Northeastern University has decided to shutter its 27-year-old publishing arm, a small but well-respected university press that costs the school up to $450,000 a year to operate.
Northeastern University Press publishes about 35 books a year, including the works of Boston historian Thomas O'Connor. Critics of the move see it as a blow to the intellectual prestige of a university that has been working assiduously to improve its academic credentials, most recently announcing a $75 million plan to hire 100 professors.
"I was shocked, I must say, that the university would choose to do this. It seems to fly in the face of its attempt to gain national acceptance as a major research university," said O'Connor, a Boston College historian who has had several books published by the press. "A university press is usually a very important signal on the part of the university that it is interested in things like publication, research, and academic performance."
A spokesperson for Northeastern said the closure of the press was strictly a financial decision, triggered by increasing economic stresses on the press and in publishing in general.
"It was an important part of the institutional character, but we're not able to do it any longer," said spokeswoman Christine Phelan.
The decision was made by NU president Richard M. Freeland and provost Ahmed Abdelal; it was approved by trustees at a recent meeting in Florida, Phelan said.
All nine staff members will lose their jobs when the press closes in 2005.
Like many university presses, NU Press has always been subsidzed by the university. Over the past decade it has cost the school from $275,000 a year to a high of $450,000 this year -- about 40 percent of the press's budget, officials said. The subsidy grew this year because the press has been struggling with the economic downturn of the last couple years, said Jill Bahcall, associate director of NU Press.
A number of professors and other supporters of the press are planning to write to Abdelal asking him to reverse the decision, Bahcall said.
"It was always considered a feather in the cap of Northeastern," said editor in chief Robert Gormley. "They somehow figured it's no longer a feather in their cap."
Gormley said he wondered why Northeastern could not consider a compromise such as the one worked out recently at the University of Massachusetts Press. With UMass facing an $80 million cut in state funding, the university cut its $375,000 subsidy to the press last year, more than a quarter of its revenue. The UMass Press stayed open, however and is working toward self-sufficiency, saving money through an alliance with the Johns Hopkins University Press.
NU Press will still publish and market its spring and fall lists this year, Gormley said.
The amount of money Northeastern spends on the press is dwarfed by the university's ambitious expansion plans.
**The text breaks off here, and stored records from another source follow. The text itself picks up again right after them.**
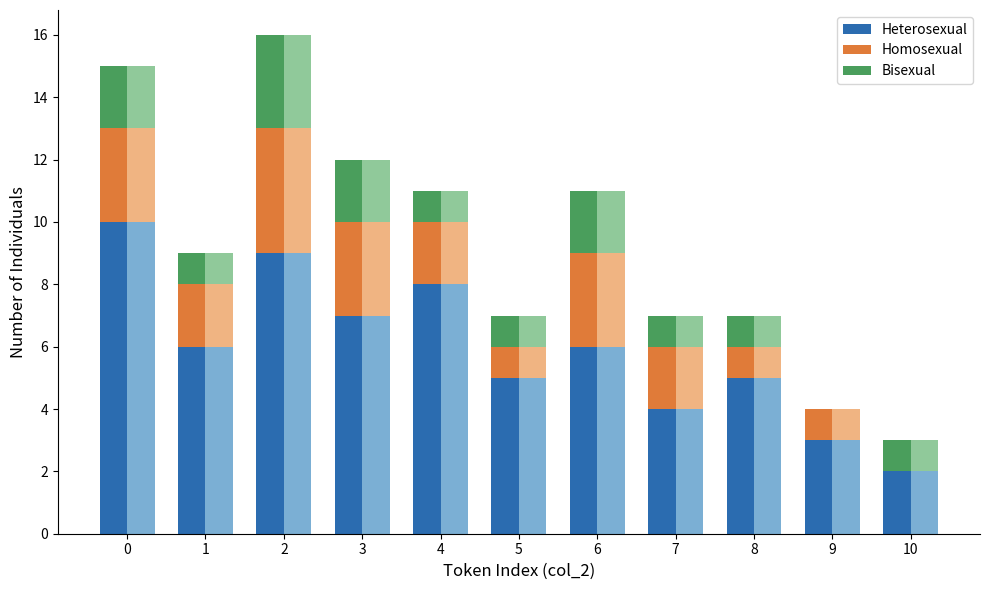

How many categories are shown in the chart?

11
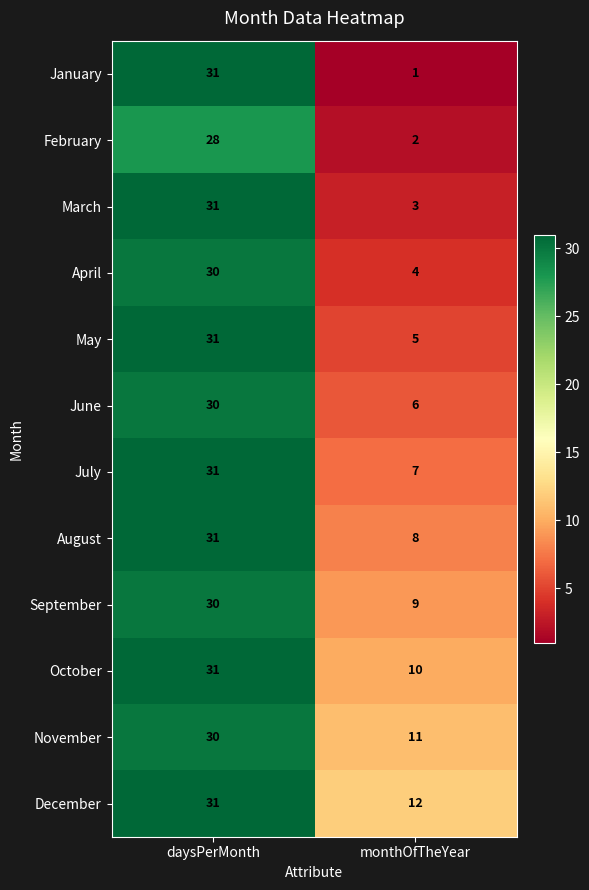

True or false: January has a value of 1 at monthOfTheYear.

True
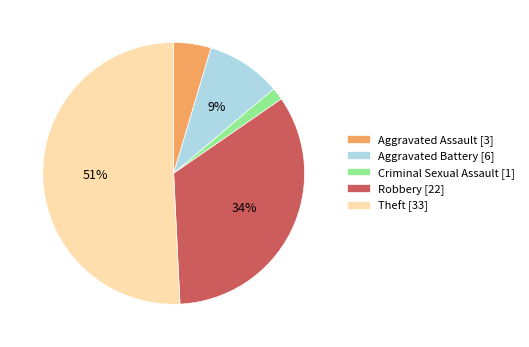

True or false: Robbery [22] accounts for 43% of the total.

False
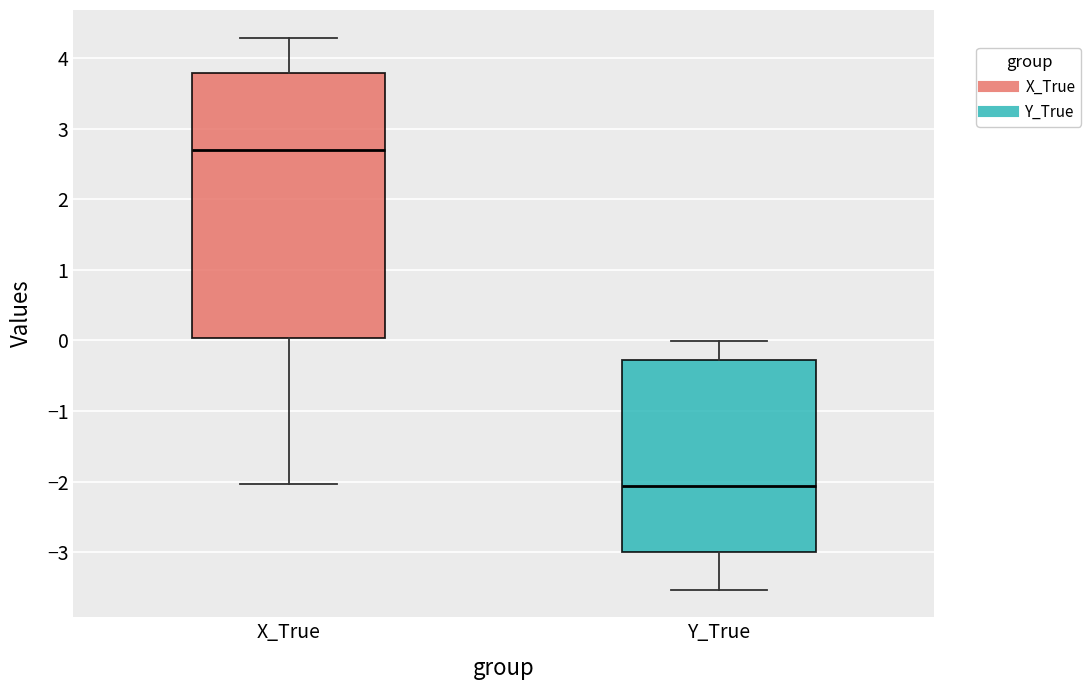

Where does the upper whisker of the box for Y_True end on the y-axis? The values are not printed on the chart, so give them approximately, as read against the axis.

0.0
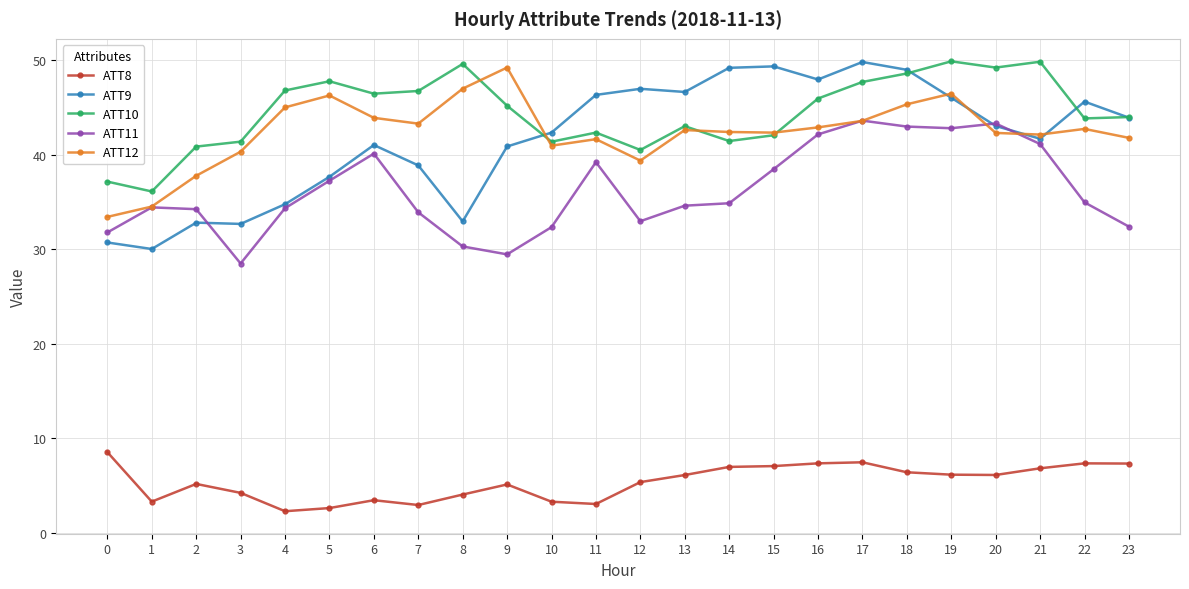

True or false: ATT9 and ATT8 cross at least once.

False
Two years ago, officials launched an $18.3 million spending plan to improve the school and vault it to the national stage. Freeland has set the goal of getting Northeastern in the top 100 universities, as ranked by US News & World Report.
To that end, he has devised the plan to hire 100 professors to improve Northeastern's faculty-to-student ratio and has boosted its research funding 41 percent in the last five years. The university, which has also been in a building boom, has shrunk its enrollment dramatically and became much more selective.
The academic improvement plans and the closing of NU Press are "disconnected," Phelan said. "It's not something we're happy to be announcing, and yet we felt the decision was the correct one."
The press specializes in Boston and regional history, criminal justice, music and women's studies, Gormley said.
It published a book on Al Qaeda, "The New Jackals" by Simon Reeve, that became popular after Sept. 11, 2001, and recently released "A Rose for Mary: The Hunt for the Real Boston Strangler" by local TV reporter Casey Sherman.